His go-between is Pierre, a French businessman with no interest in politics, espionage or anything beyond perhaps winning a promotion that will get him out of Russia and posted to New York. But he is beguiled by Sergei , who sees his mission as a romantic one, offered with a pure heart and an affection for his country that includes a critical eye for the way that Leonid Brezhnev is running things.

Carion's script bounces back and forth between the encounters between Sergei and Pierre in Russia and the maneuvering that goes on between the French CIA, the American CIA, newly elected French president Francois Mitterand (who Reagan decries as a socialist -- gee, that sounds familiar) and Reagan himself (played ably, without doing an impersonation, by Fred Ward).

It is a romantic vision built by Sergei, who believes he can change the world by allowing a little sunshine into the world's perception of his government. But the human-scale exchanges between Sergei and Pierre ultimately are undermined by Reagan's ham-handed handling of a situation he either doesn't understand or refuses to see in any but the most political of perspectives. Either way, he can only make things worse.

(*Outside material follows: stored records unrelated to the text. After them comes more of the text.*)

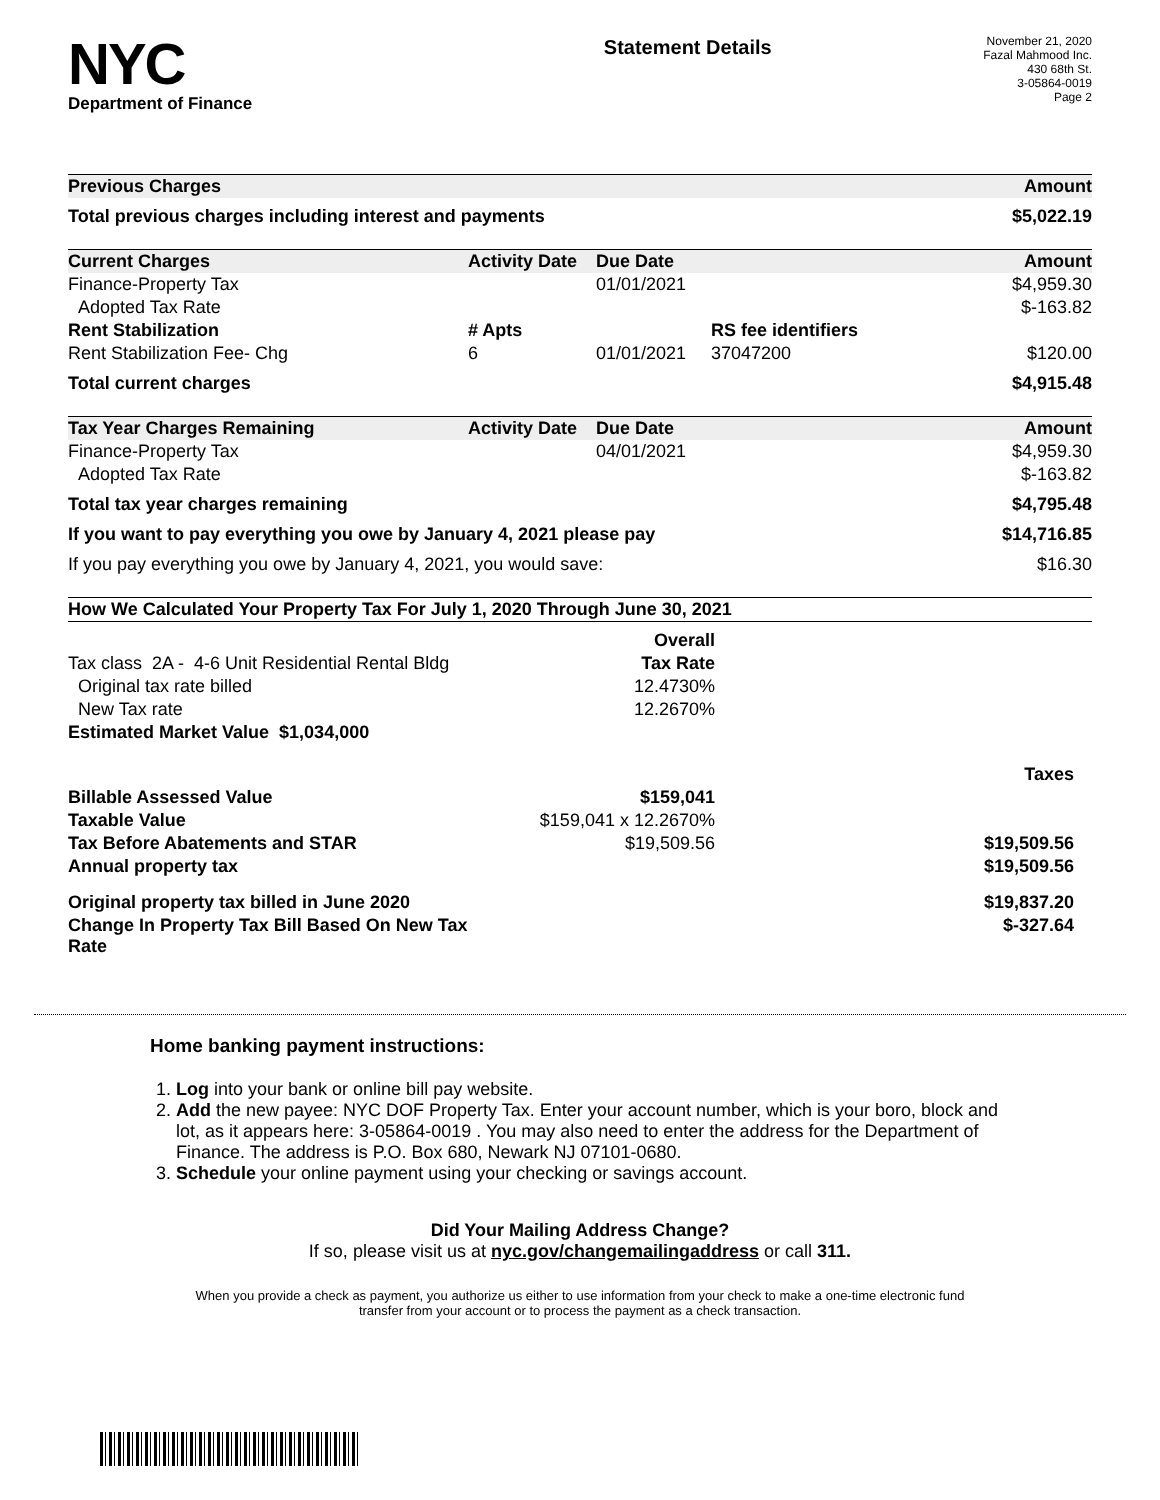NYC
Department of Finance
Statement Details
November 21, 2020
Fazal Mahmood Inc.
430 68th St.
3-05864-0019
Page 2
| Previous Charges | Amount |
| --- | --- |
| Total previous charges including interest and payments | $5,022.19 |
| Current Charges | Activity Date | Due Date | | Amount |
| --- | --- | --- | --- | --- |
| Finance-Property Tax | | 01/01/2021 | | $4,959.30 |
| Adopted Tax Rate | | | | $-163.82 |
| Rent Stabilization | # Apts | | RS fee identifiers | |
| Rent Stabilization Fee- Chg | 6 | 01/01/2021 | 37047200 | $120.00 |
| Total current charges | | | | $4,915.48 |
| Tax Year Charges Remaining | Activity Date | Due Date | | Amount |
| --- | --- | --- | --- | --- |
| Finance-Property Tax | | 04/01/2021 | | $4,959.30 |
| Adopted Tax Rate | | | | $-163.82 |
| Total tax year charges remaining | | | | $4,795.48 |
| If you want to pay everything you owe by January 4, 2021 please pay | | | | $14,716.85 |
| If you pay everything you owe by January 4, 2021, you would save: | | | | $16.30 |
| How We Calculated Your Property Tax For July 1, 2020 Through June 30, 2021 | | |
| --- | --- | --- |
| | Overall | |
| Tax class 2A - 4-6 Unit Residential Rental Bldg | Tax Rate | |
| Original tax rate billed | 12.4730% | |
| New Tax rate | 12.2670% | |
| Estimated Market Value $1,034,000 | | |
| | | Taxes |
| Billable Assessed Value | $159,041 | |
| Taxable Value | $159,041 x 12.2670% | |
| Tax Before Abatements and STAR | $19,509.56 | $19,509.56 |
| Annual property tax | | $19,509.56 |
| Original property tax billed in June 2020 | | $19,837.20 |
| Change In Property Tax Bill Based On New Tax Rate | | $-327.64 |
Home banking payment instructions:
1. Log into your bank or online bill pay website.
2. Add the new payee: NYC DOF Property Tax. Enter your account number, which is your boro, block and lot, as it appears here: 3-05864-0019 . You may also need to enter the address for the Department of Finance. The address is P.O. Box 680, Newark NJ 07101-0680.
3. Schedule your online payment using your checking or savings account.
Did Your Mailing Address Change?
If so, please visit us at nyc.gov/changemailingaddress or call 311.
When you provide a check as payment, you authorize us either to use information from your check to make a one-time electronic fund
transfer from your account or to process the payment as a check transaction.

Kusturica gives an incredibly soulful performance as a man of great strength and skill who has finally decided to take matters into his own hands. His doleful eyes reflect great melancholy for a world he dreams of but ultimately knows he won't live to see. By contrast, Canet is appealingly normal, an ordinary guy caught up in an international plot that has him working in the deep end, far out of his own depth.

Tense, tough and touching, Farewell is a sleeper in this summer of bombastic special effects. It's a film that deserves to be widely seen and appreciated by an audience that doesn't require an explosion every 10 minutes to hold its interest.